#### PROBLEM DESCRIPTION
Please copy every line of text in the listing below word for word, leaving out the pictures.

#### RECORDS

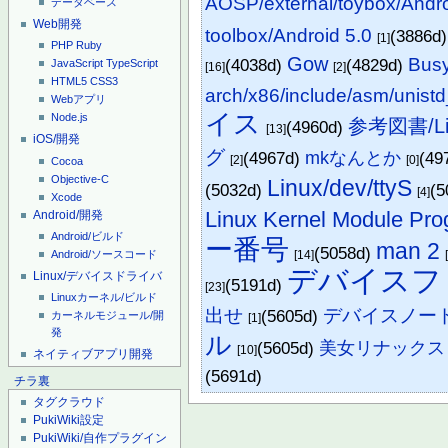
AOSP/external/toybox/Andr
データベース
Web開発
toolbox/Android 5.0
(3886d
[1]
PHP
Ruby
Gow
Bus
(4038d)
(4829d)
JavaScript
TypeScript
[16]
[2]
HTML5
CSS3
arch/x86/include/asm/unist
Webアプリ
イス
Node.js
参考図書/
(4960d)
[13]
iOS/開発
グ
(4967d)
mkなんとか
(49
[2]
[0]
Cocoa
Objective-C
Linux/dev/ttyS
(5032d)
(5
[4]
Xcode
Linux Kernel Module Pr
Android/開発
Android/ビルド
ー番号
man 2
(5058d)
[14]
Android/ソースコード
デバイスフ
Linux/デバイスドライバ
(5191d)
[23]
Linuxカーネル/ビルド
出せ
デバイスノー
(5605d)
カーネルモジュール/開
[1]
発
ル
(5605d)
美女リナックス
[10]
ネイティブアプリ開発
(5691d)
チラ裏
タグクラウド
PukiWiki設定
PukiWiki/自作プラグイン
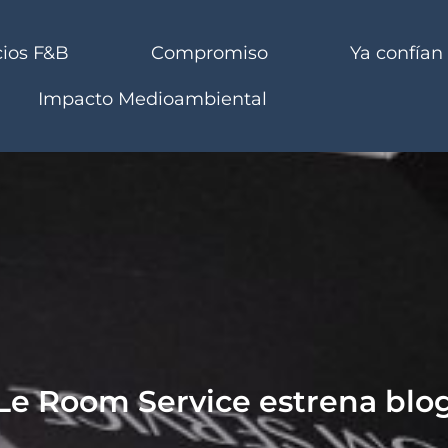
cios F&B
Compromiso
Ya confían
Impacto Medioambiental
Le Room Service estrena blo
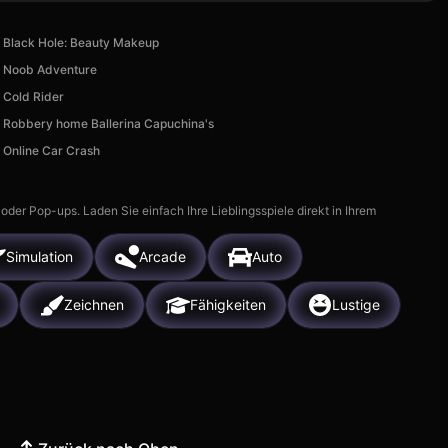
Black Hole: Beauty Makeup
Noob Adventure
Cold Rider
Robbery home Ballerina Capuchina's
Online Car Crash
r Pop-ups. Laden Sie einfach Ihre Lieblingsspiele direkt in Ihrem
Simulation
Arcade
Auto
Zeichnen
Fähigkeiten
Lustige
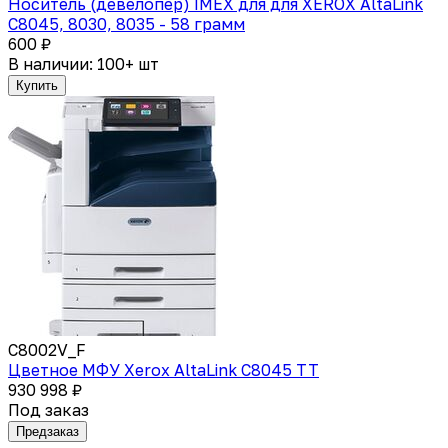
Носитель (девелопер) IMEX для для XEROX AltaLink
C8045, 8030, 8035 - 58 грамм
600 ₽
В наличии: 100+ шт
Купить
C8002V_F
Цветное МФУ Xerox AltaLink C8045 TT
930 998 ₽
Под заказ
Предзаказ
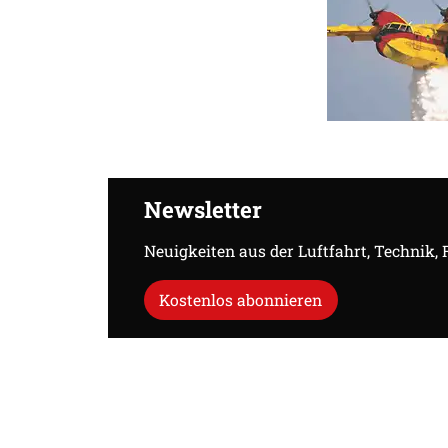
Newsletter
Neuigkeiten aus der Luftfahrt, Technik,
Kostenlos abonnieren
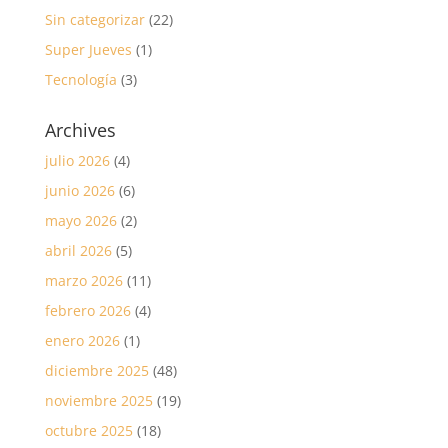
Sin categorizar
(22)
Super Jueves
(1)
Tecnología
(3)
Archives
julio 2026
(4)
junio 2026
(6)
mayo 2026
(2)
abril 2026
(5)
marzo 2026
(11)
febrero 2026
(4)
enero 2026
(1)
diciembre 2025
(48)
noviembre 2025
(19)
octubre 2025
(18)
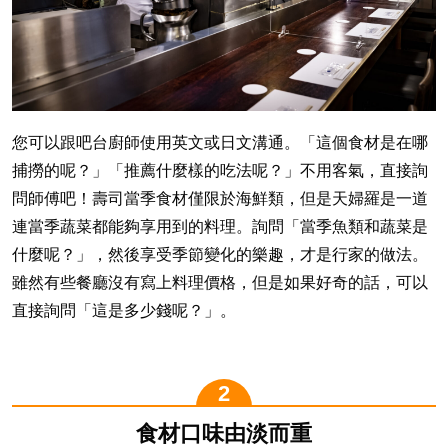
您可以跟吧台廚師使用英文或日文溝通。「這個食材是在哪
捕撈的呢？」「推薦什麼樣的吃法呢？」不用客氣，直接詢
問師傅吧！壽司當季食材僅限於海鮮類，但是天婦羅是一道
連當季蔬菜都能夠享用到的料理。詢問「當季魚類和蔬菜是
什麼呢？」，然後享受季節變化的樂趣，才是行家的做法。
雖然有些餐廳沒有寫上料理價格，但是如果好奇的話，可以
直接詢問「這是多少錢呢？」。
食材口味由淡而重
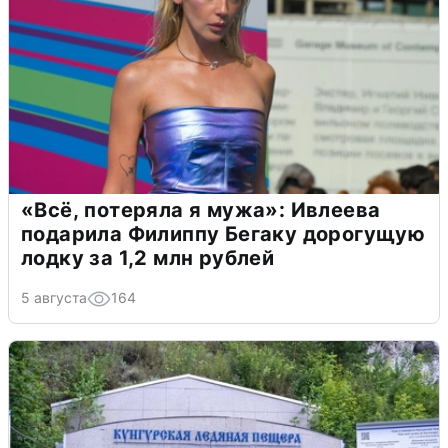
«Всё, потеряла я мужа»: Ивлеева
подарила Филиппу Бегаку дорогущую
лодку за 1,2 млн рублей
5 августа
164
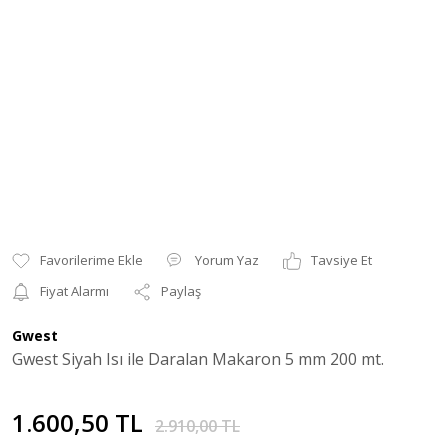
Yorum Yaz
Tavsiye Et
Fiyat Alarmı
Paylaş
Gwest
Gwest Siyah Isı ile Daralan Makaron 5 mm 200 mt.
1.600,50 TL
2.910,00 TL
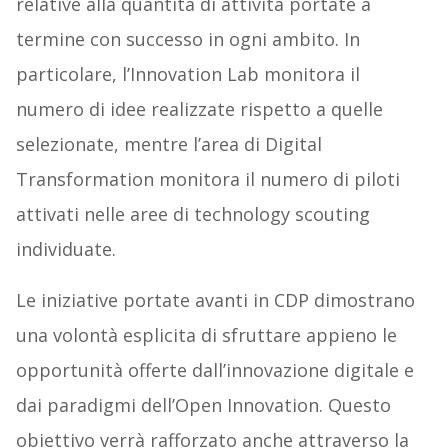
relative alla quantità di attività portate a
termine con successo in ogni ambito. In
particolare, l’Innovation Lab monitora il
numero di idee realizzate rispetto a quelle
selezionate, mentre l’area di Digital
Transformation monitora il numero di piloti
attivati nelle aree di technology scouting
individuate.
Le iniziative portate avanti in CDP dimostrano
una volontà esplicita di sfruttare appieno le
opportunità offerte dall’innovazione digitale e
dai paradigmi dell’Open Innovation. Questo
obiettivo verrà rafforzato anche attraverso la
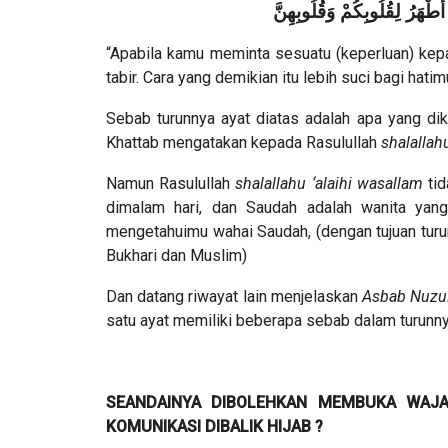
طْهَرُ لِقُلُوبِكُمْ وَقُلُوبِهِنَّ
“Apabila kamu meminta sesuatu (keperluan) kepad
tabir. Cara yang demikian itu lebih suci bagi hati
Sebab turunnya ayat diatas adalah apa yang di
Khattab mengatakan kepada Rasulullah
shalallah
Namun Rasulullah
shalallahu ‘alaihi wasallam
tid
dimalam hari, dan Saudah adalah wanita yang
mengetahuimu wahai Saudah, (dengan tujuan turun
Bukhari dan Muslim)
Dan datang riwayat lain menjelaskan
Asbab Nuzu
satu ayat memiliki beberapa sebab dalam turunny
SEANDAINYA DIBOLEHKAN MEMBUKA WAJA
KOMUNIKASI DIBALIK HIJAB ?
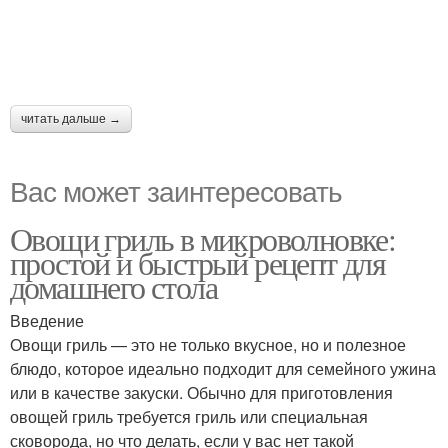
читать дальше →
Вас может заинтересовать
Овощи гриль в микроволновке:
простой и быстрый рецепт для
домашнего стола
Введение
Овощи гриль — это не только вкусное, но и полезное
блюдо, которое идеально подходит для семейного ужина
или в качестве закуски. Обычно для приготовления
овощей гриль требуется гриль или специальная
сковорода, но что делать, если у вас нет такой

#### WRITTEN SOLUTION
AOSP/external/toybox/Andr
データベース
Web開発
toolbox/Android 5.0
(3886d
[1]
PHP
Ruby
Gow
Bus
(4038d)
(4829d)
JavaScript
TypeScript
[16]
[2]
HTML5
CSS3
arch/x86/include/asm/unist
Webアプリ
イス
Node.js
参考図書/
(4960d)
[13]
iOS/開発
グ
(4967d)
mkなんとか
(49
[2]
[0]
Cocoa
Objective-C
Linux/dev/ttyS
(5032d)
(5
[4]
Xcode
Linux Kernel Module Pr
Android/開発
Android/ビルド
ー番号
man 2
(5058d)
[14]
Android/ソースコード
デバイスフ
Linux/デバイスドライバ
(5191d)
[23]
Linuxカーネル/ビルド
出せ
デバイスノー
(5605d)
カーネルモジュール/開
[1]
発
ル
(5605d)
美女リナックス
[10]
ネイティブアプリ開発
(5691d)
チラ裏
タグクラウド
PukiWiki設定
PukiWiki/自作プラグイン
cios F&B
Compromiso
Ya confían
Impacto Medioambiental
Le Room Service estrena blo
Black Hole: Beauty Makeup
Noob Adventure
Cold Rider
Robbery home Ballerina Capuchina's
Online Car Crash
r Pop-ups. Laden Sie einfach Ihre Lieblingsspiele direkt in Ihrem
Simulation
Arcade
Auto
Zeichnen
Fähigkeiten
Lustige
Носитель (девелопер) IMEX для для XEROX AltaLink
C8045, 8030, 8035 - 58 грамм
600 ₽
В наличии: 100+ шт
Купить
C8002V_F
Цветное МФУ Xerox AltaLink C8045 TT
930 998 ₽
Под заказ
Предзаказ
Newsletter
Neuigkeiten aus der Luftfahrt, Technik,
Kostenlos abonnieren
Sin categorizar
(22)
Super Jueves
(1)
Tecnología
(3)
Archives
julio 2026
(4)
junio 2026
(6)
mayo 2026
(2)
abril 2026
(5)
marzo 2026
(11)
febrero 2026
(4)
enero 2026
(1)
diciembre 2025
(48)
noviembre 2025
(19)
octubre 2025
(18)
您可以跟吧台廚師使用英文或日文溝通。「這個食材是在哪
捕撈的呢？」「推薦什麼樣的吃法呢？」不用客氣，直接詢
問師傅吧！壽司當季食材僅限於海鮮類，但是天婦羅是一道
連當季蔬菜都能夠享用到的料理。詢問「當季魚類和蔬菜是
什麼呢？」，然後享受季節變化的樂趣，才是行家的做法。
雖然有些餐廳沒有寫上料理價格，但是如果好奇的話，可以
直接詢問「這是多少錢呢？」。
食材口味由淡而重
«Всё, потеряла я мужа»: Ивлеева
подарила Филиппу Бегаку дорогущую
лодку за 1,2 млн рублей
5 августа
164
Yorum Yaz
Tavsiye Et
Fiyat Alarmı
Paylaş
Gwest
Gwest Siyah Isı ile Daralan Makaron 5 mm 200 mt.
1.600,50 TL
2.910,00 TL
relative alla quantità di attività portate a
termine con successo in ogni ambito. In
particolare, l’Innovation Lab monitora il
numero di idee realizzate rispetto a quelle
selezionate, mentre l’area di Digital
Transformation monitora il numero di piloti
attivati nelle aree di technology scouting
individuate.
Le iniziative portate avanti in CDP dimostrano
una volontà esplicita di sfruttare appieno le
opportunità offerte dall’innovazione digitale e
dai paradigmi dell’Open Innovation. Questo
obiettivo verrà rafforzato anche attraverso la
طْهَرُ لِقُلُوبِكُمْ وَقُلُوبِهِنَّ
“Apabila kamu meminta sesuatu (keperluan) kepad
tabir. Cara yang demikian itu lebih suci bagi hati
Sebab turunnya ayat diatas adalah apa yang di
Khattab mengatakan kepada Rasulullah
shalallah
Namun Rasulullah
shalallahu ‘alaihi wasallam
tid
dimalam hari, dan Saudah adalah wanita yang
mengetahuimu wahai Saudah, (dengan tujuan turun
Bukhari dan Muslim)
Dan datang riwayat lain menjelaskan
Asbab Nuzu
satu ayat memiliki beberapa sebab dalam turunny
SEANDAINYA DIBOLEHKAN MEMBUKA WAJA
KOMUNIKASI DIBALIK HIJAB ?
читать дальше →
Вас может заинтересовать
Овощи гриль в микроволновке:
простой и быстрый рецепт для
домашнего стола
Введение
Овощи гриль — это не только вкусное, но и полезное
блюдо, которое идеально подходит для семейного ужина
или в качестве закуски. Обычно для приготовления
овощей гриль требуется гриль или специальная
сковорода, но что делать, если у вас нет такой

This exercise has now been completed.